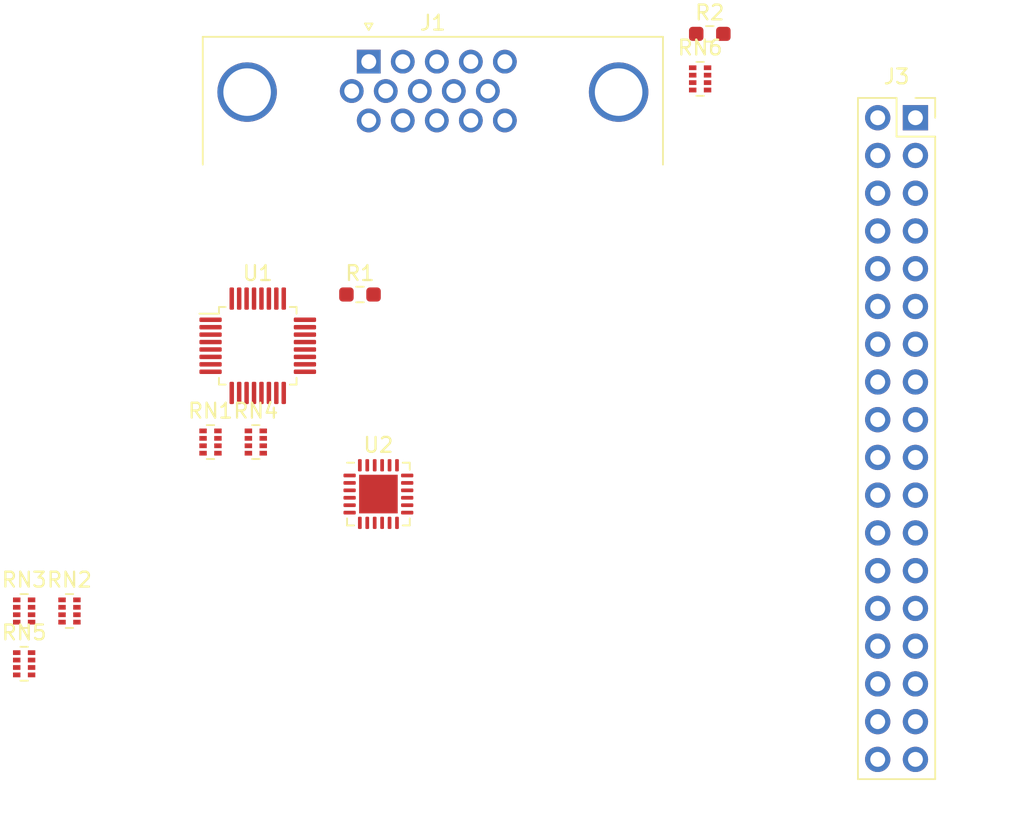
<source format=kicad_pcb>
(kicad_pcb (version 20211014) (generator pcbnew)

  (general
    (thickness 1.6)
  )

  (paper "A4")
  (layers
    (0 "F.Cu" signal)
    (31 "B.Cu" signal)
    (32 "B.Adhes" user "B.Adhesive")
    (33 "F.Adhes" user "F.Adhesive")
    (34 "B.Paste" user)
    (35 "F.Paste" user)
    (36 "B.SilkS" user "B.Silkscreen")
    (37 "F.SilkS" user "F.Silkscreen")
    (38 "B.Mask" user)
    (39 "F.Mask" user)
    (40 "Dwgs.User" user "User.Drawings")
    (41 "Cmts.User" user "User.Comments")
    (42 "Eco1.User" user "User.Eco1")
    (43 "Eco2.User" user "User.Eco2")
    (44 "Edge.Cuts" user)
    (45 "Margin" user)
    (46 "B.CrtYd" user "B.Courtyard")
    (47 "F.CrtYd" user "F.Courtyard")
    (48 "B.Fab" user)
    (49 "F.Fab" user)
    (50 "User.1" user)
    (51 "User.2" user)
    (52 "User.3" user)
    (53 "User.4" user)
    (54 "User.5" user)
    (55 "User.6" user)
    (56 "User.7" user)
    (57 "User.8" user)
    (58 "User.9" user)
  )

  (setup
    (pad_to_mask_clearance 0)
    (pcbplotparams
      (layerselection 0x00010fc_ffffffff)
      (disableapertmacros false)
      (usegerberextensions false)
      (usegerberattributes true)
      (usegerberadvancedattributes true)
      (creategerberjobfile true)
      (svguseinch false)
      (svgprecision 6)
      (excludeedgelayer true)
      (plotframeref false)
      (viasonmask false)
      (mode 1)
      (useauxorigin false)
      (hpglpennumber 1)
      (hpglpenspeed 20)
      (hpglpendiameter 15.000000)
      (dxfpolygonmode true)
      (dxfimperialunits true)
      (dxfusepcbnewfont true)
      (psnegative false)
      (psa4output false)
      (plotreference true)
      (plotvalue true)
      (plotinvisibletext false)
      (sketchpadsonfab false)
      (subtractmaskfromsilk false)
      (outputformat 1)
      (mirror false)
      (drillshape 1)
      (scaleselection 1)
      (outputdirectory "")
    )
  )

  (net 0 "")
  (net 1 "GND")
  (net 2 "/VGA_RED")
  (net 3 "/VGA_GREEN")
  (net 4 "/VGA_BLUE")
  (net 5 "unconnected-(J1-Pad4)")
  (net 6 "unconnected-(J1-Pad9)")
  (net 7 "unconnected-(J1-Pad11)")
  (net 8 "unconnected-(J1-Pad12)")
  (net 9 "Net-(J1-Pad13)")
  (net 10 "Net-(J1-Pad14)")
  (net 11 "unconnected-(J1-Pad15)")
  (net 12 "VDD")
  (net 13 "unconnected-(J3-Pad3)")
  (net 14 "unconnected-(J3-Pad4)")
  (net 15 "unconnected-(J3-Pad5)")
  (net 16 "unconnected-(J3-Pad6)")
  (net 17 "unconnected-(J3-Pad7)")
  (net 18 "unconnected-(J3-Pad8)")
  (net 19 "unconnected-(J3-Pad9)")
  (net 20 "unconnected-(J3-Pad10)")
  (net 21 "unconnected-(J3-Pad11)")
  (net 22 "unconnected-(J3-Pad12)")
  (net 23 "unconnected-(J3-Pad13)")
  (net 24 "unconnected-(J3-Pad14)")
  (net 25 "unconnected-(J3-Pad15)")
  (net 26 "unconnected-(J3-Pad16)")
  (net 27 "unconnected-(J3-Pad17)")
  (net 28 "unconnected-(J3-Pad18)")
  (net 29 "unconnected-(J3-Pad19)")
  (net 30 "unconnected-(J3-Pad20)")
  (net 31 "unconnected-(J3-Pad21)")
  (net 32 "unconnected-(J3-Pad22)")
  (net 33 "unconnected-(J3-Pad23)")
  (net 34 "unconnected-(J3-Pad24)")
  (net 35 "unconnected-(J3-Pad25)")
  (net 36 "unconnected-(J3-Pad26)")
  (net 37 "unconnected-(J3-Pad27)")
  (net 38 "unconnected-(J3-Pad28)")
  (net 39 "unconnected-(J3-Pad29)")
  (net 40 "unconnected-(J3-Pad30)")
  (net 41 "unconnected-(J3-Pad31)")
  (net 42 "unconnected-(J3-Pad32)")
  (net 43 "unconnected-(J3-Pad33)")
  (net 44 "/VGA_HS")
  (net 45 "/VGA_VS")
  (net 46 "unconnected-(RN1-Pad4)")
  (net 47 "unconnected-(RN1-Pad5)")
  (net 48 "/VGA_RED_2")
  (net 49 "/VGA_RED_3")
  (net 50 "unconnected-(RN2-Pad4)")
  (net 51 "unconnected-(RN2-Pad5)")
  (net 52 "/VGA_GREEN_2")
  (net 53 "/VGA_GREEN_3")
  (net 54 "Net-(RN3-Pad2)")
  (net 55 "unconnected-(RN3-Pad4)")
  (net 56 "unconnected-(RN3-Pad5)")
  (net 57 "/VGA_RED_0")
  (net 58 "/VGA_RED_1")
  (net 59 "Net-(RN4-Pad2)")
  (net 60 "unconnected-(RN4-Pad4)")
  (net 61 "unconnected-(RN4-Pad5)")
  (net 62 "/VGA_GREEN_0")
  (net 63 "/VGA_GREEN_1")
  (net 64 "unconnected-(RN5-Pad4)")
  (net 65 "unconnected-(RN5-Pad5)")
  (net 66 "/VGA_BLUE_2")
  (net 67 "/VGA_BLUE_3")
  (net 68 "unconnected-(RN6-Pad4)")
  (net 69 "unconnected-(RN6-Pad5)")
  (net 70 "/VGA_BLUE_0")
  (net 71 "/VGA_BLUE_1")
  (net 72 "unconnected-(U1-Pad1)")
  (net 73 "unconnected-(U1-Pad2)")
  (net 74 "unconnected-(U1-Pad3)")
  (net 75 "unconnected-(U1-Pad4)")
  (net 76 "unconnected-(U1-Pad5)")
  (net 77 "unconnected-(U1-Pad6)")
  (net 78 "unconnected-(U1-Pad7)")
  (net 79 "unconnected-(U1-Pad8)")
  (net 80 "unconnected-(U1-Pad9)")
  (net 81 "unconnected-(U1-Pad10)")
  (net 82 "unconnected-(U1-Pad11)")
  (net 83 "unconnected-(U1-Pad12)")
  (net 84 "unconnected-(U1-Pad13)")
  (net 85 "unconnected-(U1-Pad14)")
  (net 86 "unconnected-(U1-Pad15)")
  (net 87 "unconnected-(U1-Pad16)")
  (net 88 "unconnected-(U1-Pad17)")
  (net 89 "unconnected-(U1-Pad18)")
  (net 90 "unconnected-(U1-Pad19)")
  (net 91 "unconnected-(U1-Pad20)")
  (net 92 "unconnected-(U1-Pad21)")
  (net 93 "unconnected-(U1-Pad22)")
  (net 94 "unconnected-(U1-Pad23)")
  (net 95 "unconnected-(U1-Pad24)")
  (net 96 "unconnected-(U1-Pad25)")
  (net 97 "unconnected-(U1-Pad26)")
  (net 98 "unconnected-(U1-Pad27)")
  (net 99 "unconnected-(U1-Pad28)")
  (net 100 "unconnected-(U1-Pad29)")
  (net 101 "unconnected-(U1-Pad30)")
  (net 102 "unconnected-(U1-Pad31)")
  (net 103 "unconnected-(U1-Pad32)")
  (net 104 "unconnected-(U2-Pad1)")
  (net 105 "Net-(U2-Pad2)")
  (net 106 "unconnected-(U2-Pad3)")
  (net 107 "unconnected-(U2-Pad4)")
  (net 108 "unconnected-(U2-Pad5)")
  (net 109 "unconnected-(U2-Pad6)")
  (net 110 "unconnected-(U2-Pad7)")
  (net 111 "unconnected-(U2-Pad8)")
  (net 112 "unconnected-(U2-Pad9)")
  (net 113 "unconnected-(U2-Pad10)")
  (net 114 "unconnected-(U2-Pad11)")
  (net 115 "unconnected-(U2-Pad12)")
  (net 116 "unconnected-(U2-Pad13)")
  (net 117 "unconnected-(U2-Pad14)")
  (net 118 "unconnected-(U2-Pad15)")
  (net 119 "unconnected-(U2-Pad16)")
  (net 120 "unconnected-(U2-Pad17)")
  (net 121 "unconnected-(U2-Pad18)")
  (net 122 "unconnected-(U2-Pad19)")
  (net 123 "unconnected-(U2-Pad20)")
  (net 124 "unconnected-(U2-Pad21)")
  (net 125 "unconnected-(U2-Pad22)")
  (net 126 "unconnected-(U2-Pad23)")
  (net 127 "unconnected-(U2-Pad24)")
  (net 128 "Net-(RN6-Pad3)")

  (footprint "Connector_Dsub:DSUB-15-HD_Male_Horizontal_P2.29x1.98mm_EdgePinOffset3.03mm_Housed_MountingHolesOffset4.94mm" (layer "F.Cu") (at 133.45 61.05))

  (footprint "Resistor_SMD:R_Array_Concave_4x0402" (layer "F.Cu") (at 110.26 98.020662))

  (footprint "Resistor_SMD:R_0603_1608Metric_Pad0.98x0.95mm_HandSolder" (layer "F.Cu") (at 132.86 76.720662))

  (footprint "Resistor_SMD:R_Array_Concave_4x0402" (layer "F.Cu") (at 122.8 86.650662))

  (footprint "Resistor_SMD:R_Array_Concave_4x0402" (layer "F.Cu") (at 125.85 86.650662))

  (footprint "Resistor_SMD:R_Array_Concave_4x0402" (layer "F.Cu") (at 110.26 101.570662))

  (footprint "Package_DFN_QFN:QFN-24-1EP_4x4mm_P0.5mm_EP2.6x2.6mm" (layer "F.Cu") (at 134.1 90.15))

  (footprint "Package_QFP:LQFP-32_5x5mm_P0.5mm" (layer "F.Cu") (at 125.98 80.170662))

  (footprint "Resistor_SMD:R_Array_Concave_4x0402" (layer "F.Cu") (at 155.75 62.210662))

  (footprint "Resistor_SMD:R_Array_Concave_4x0402" (layer "F.Cu") (at 113.31 98.020662))

  (footprint "Resistor_SMD:R_0603_1608Metric_Pad0.98x0.95mm_HandSolder" (layer "F.Cu") (at 156.4 59.180662))

  (footprint "Connector_PinSocket_2.54mm:PinSocket_2x18_P2.54mm_Vertical" (layer "F.Cu") (at 170.24 64.825))

)

</source>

════════════════════

What is being asked:
Scan the material for the string "Adhesive". Copy each line where it appears.

Solution below:
    (32 "B.Adhes" user "B.Adhesive")
    (33 "F.Adhes" user "F.Adhesive")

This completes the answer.